Rupanya, petuah ketika kena cacar air tidak boleh mandi kebanyakan dianggap sebagai upaya 'penyelamatan' dari makin parahnya cacar. Kalau mandi, anggapannya cacar akan semakin menyebar dan malah membuat luka di kulit semakin basah.
BACA JUGA:
Bagaimana menurut dokter akan petuah tersebut?
Dokter Spesialis Penyakit Kulit dan Kelamin, dr Anthony Handoko, SpKK, FINSDV, menegaskan bahwa anggapan pasien cacar dilarang mandi itu sangat keliru. "Saya bisa tegaskan itu mitos," katanya dalam sebuah kesempatan kepada Okezone.
Pasien cacar, baik itu cacar air ataupun jenis cacar lain, misal Herpes Zoster (HZ) tetap harus mandi.
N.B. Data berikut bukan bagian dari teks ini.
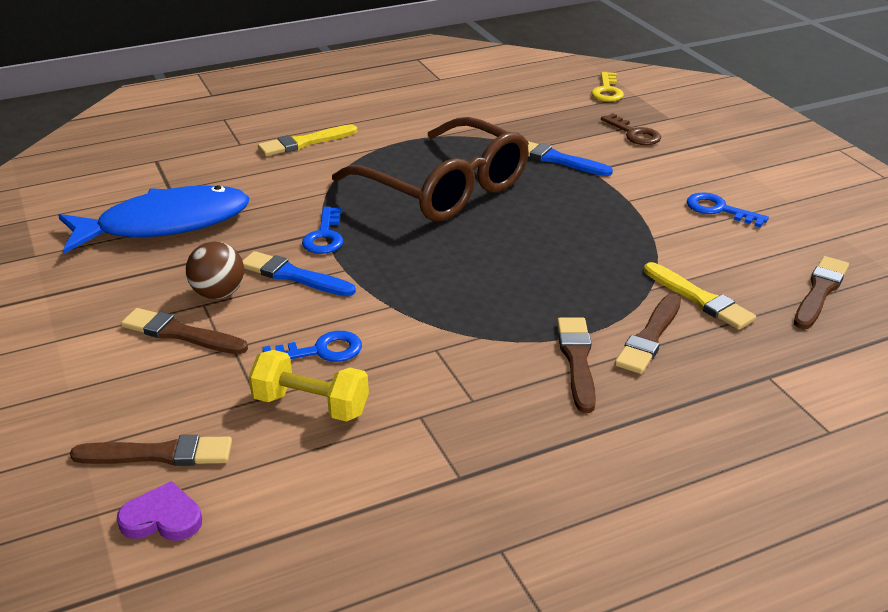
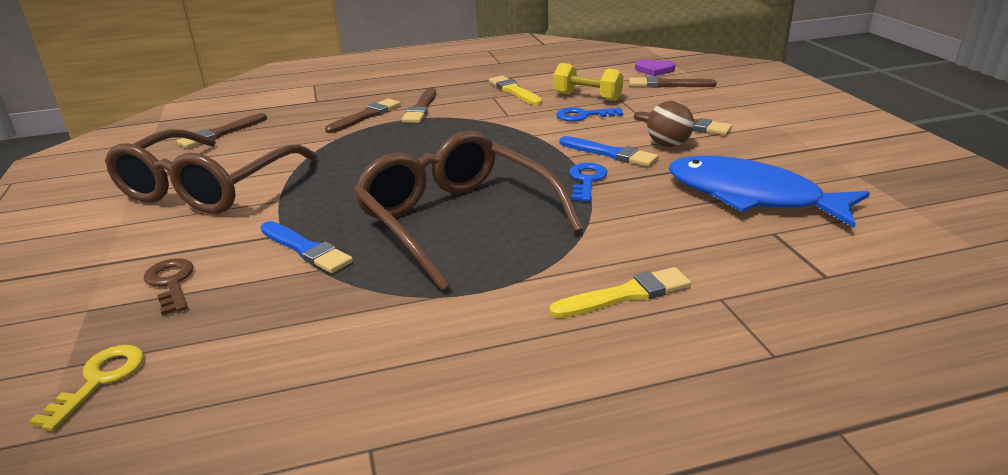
camera: 170 degrees left, 5 degrees down
blue fish [58,185,250,254] -> blue fish turned 45 degrees clockwise [669,156,870,228]
yellow brush [644,262,756,330] -> yellow brush moved to [489,76,542,105]
blue key [687,192,769,227] -> brown glasses [105,129,318,214]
Sebab, kesehatan kulit itu tetap harus terjaga baik saat kulit sedang sehat maupun sedang ada masalah.
BACA JUGA:
"Kalau enggak mandi, kulit malah kotor dan ini memungkinkan infeksi sekunder terjadi di sekitar area kulit yang sedang bermasalah," terusnya.
Memang, ada beberapa trik mandi yang disarankan supaya tetap aman dan tidak menimbulkan kekhawatiran. Dokter Anthony coba membeberkan beberapa trik mandi yang aman buat pasien cacar:
1. Hindari air panas
Ini penting diperhatikan. Anggapan masyarakat itu kebanyakan kalau lagi luka, maka mandi air panas saja supaya lukanya tidak semakin parah. "Ini salah, malah karena dia sedang luka, sedang iritasi, ya, jangan kena air yang panas. Kasihan, yang ada malah melepuh nanti lukanya," kata dr. Anthony.
2. Tak boleh langsung guyur
Trik ini sangat menguntungkan buat Anda yang mandi menggunakan shower, bukan gayung. Sekalipun pakai gayung, usahakan jangan langsung diguyur, tetapi perlahan banjur air ke badan secara lembut.
"Kalau pakai shower, biarkan airnya mengalir ke tubuh, jangan disentralkan ke lukanya juga," ujarnya.